Quelques jours après la destruction d'une de ses œuvres, victime collatérale des séparatistes ukrainiens, mais aussi l'inauguration de son exposition au musée des Beaux-Arts de Bruxelles, Pascale Marthine Tayou, 49 ans, a reçu Libération début juillet dans le cadre enchanteur d'un chocolatier bruxellois, pour un entretien dans une langue très fleurie qui n'appartient qu'à lui.
Vous êtes autodidacte. Comment s’est constituée votre pratique ?
J'ai commencé dans mon coin, comme tout le monde. J'ai reçu une éducation sur le tas : je trouve qu'on apprend plus par les rencontres, les expériences de la vie. Dans mon cas, il y a d'abord eu une prise de conscience, une révolution intérieure : «Pourquoi je suis là ?» L'art est venu en réponse aux questions posées, comme une issue de secours. Mes mécènes ont d'abord été mes camarades du quartier. Ils m'ont accepté sans me dire «tu es fou !» Ça, c'est le terreau d'origine.
Quelle lecture faites-vous de votre œuvre de 2015, Coton Tige, présentée au sein de votre exposition à Bruxelles ?

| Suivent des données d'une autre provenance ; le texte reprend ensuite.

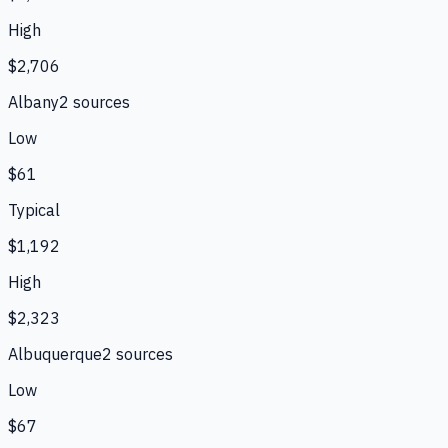
High
$2,706
Albany
2
source
s
Low
$61
Typical
$1,192
High
$2,323
Albuquerque
2
source
s
Low
$67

Il s'agit d'un grand nuage tissé, brodé avec du fil de coton et traversé de pieux, qui évoque l'histoire des colonies et de l'esclavage : une forme de memorial art. S'il fallait trouver un symbole physique des esclaves dans les champs de coton, c'est le pieu qui charrie la souffrance, alors même que le coton manipulé est une douceur. Ce nuage traversé d'épées de Damoclès renvoie aussi à iCloud, puisqu'on en parle beaucoup ces jours-ci. Mais je ne suis pas là pour faire peur, je ne suis qu'un passeur !

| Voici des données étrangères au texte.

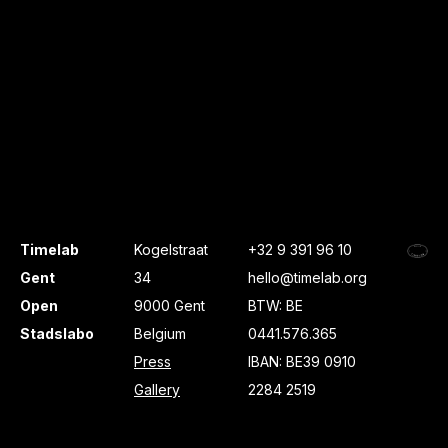
Timelab
Kogelstraat
+32 9 391 96 10
Gent
34
hello@timelab.org
Open
9000 Gent
BTW: BE
Stadslabo
Belgium
0441.576.365
Press
IBAN: BE39 0910
Gallery
2284 2519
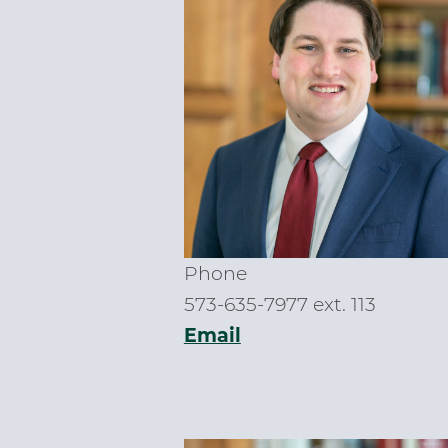
Phone
573-635-7977 ext. 113
Email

Une œuvre faite de slogans en néons se tient à l’entrée du musée, Bring Back Our Boys and Girls. Quel est son lien avec l’actualité ?
Je me suis demandé : «Qu'est-ce qui fait qu'on devient terroriste ?» On entend constamment répéter à leur propos «c'était un gentil garçon». Quel sens cela a-t-il ? L'œuvre s'intitule Bring Back Our Boys and Girls car les garçons qui ont enlevé les 276 lycéennes sont aussi, d'une certaine manière, pris en otages par Boko Haram. A quoi peut servir une exposition, sinon à parler en mode mineur de nos frustrations ? A dire que je fais l'objet le plus cher, que je suis le plus beau ? Plutôt à rire de la mort, à dialoguer avec les gens. En rigolant de tout ça, peut-on faire bouger les lignes ? Plus que l'obtention d'un résultat, une exposition est d'abord un relevé de notes, un diagnostic.